We’re just about to start building a large and exciting playhouse for Longleat Safari Park to go in their adventure play area. This turned our thoughts to safe play and particularly in the garden – something we know a lot about!
Children love to play and stretch themselves. If you watch a group of children trying to climb a lovely old tree, the lower branches are not enough they need to see how high they can get – it's only once at the top of the tree that they start thinking about how to get back down!
This is the time in life when there’s little to worry about and you have the intrinsic belief that you are indestructible – it’s a lot of fun!

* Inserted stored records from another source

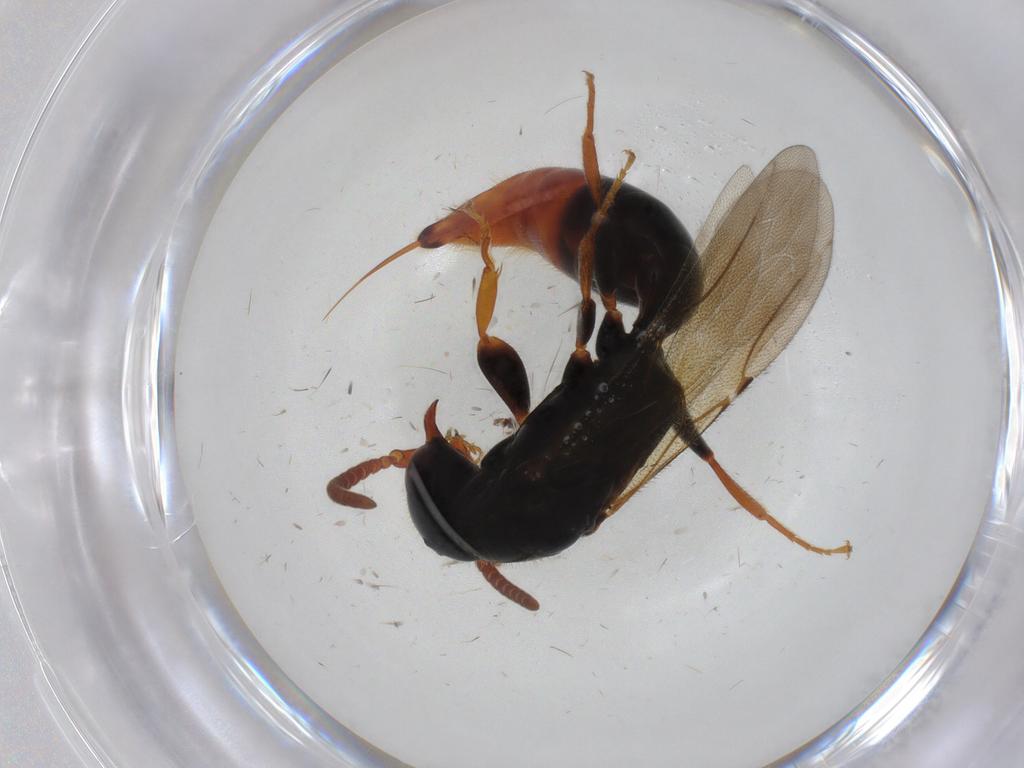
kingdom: Animalia
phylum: Arthropoda
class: Insecta
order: Hymenoptera
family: Bethylidae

As parents we know that the world isn’t really like that but that doesn’t mean we want to be the men in white coats saying ‘don’t do this or that’. We need to ensure that they can do their learning in a safe environment so they can come down the tree in one piece and climb another tomorrow.
When buying an installing children’s equipment for the garden, there are a few simple rules which we follow and recommend to prevent healthy fun turning into an unscheduled trip to the local a&e department!
Here’s out top tips;
Keep activities as low as possible
- Platforms do not need to be particularly high – as long as access to the platform is via steps, children will feel like they are up high and in a special place.
- Grass / soil is deemed a sufficient soft fall surface for up to 1 metre (that’s just over 3ft).
- A specific soft fall area is not just for safety but also provides an all-weather surface that will not become a mud bath in wet weather.
Take into account the age of the children
- During the life of the activity equipment, the children are going to change dramatically, from small toddlers a little unsure on their feet at the age of 2, to confident, adventurous young people aged 7 – this is important to remember when buying.
- The equipment should adapt to a growing child’s interests and abilities.
Keep equipment in good condition
- All equipment needs a regular check over, nothing stays new.
- Pay particular attention to moving parts and the state of soft fall areas.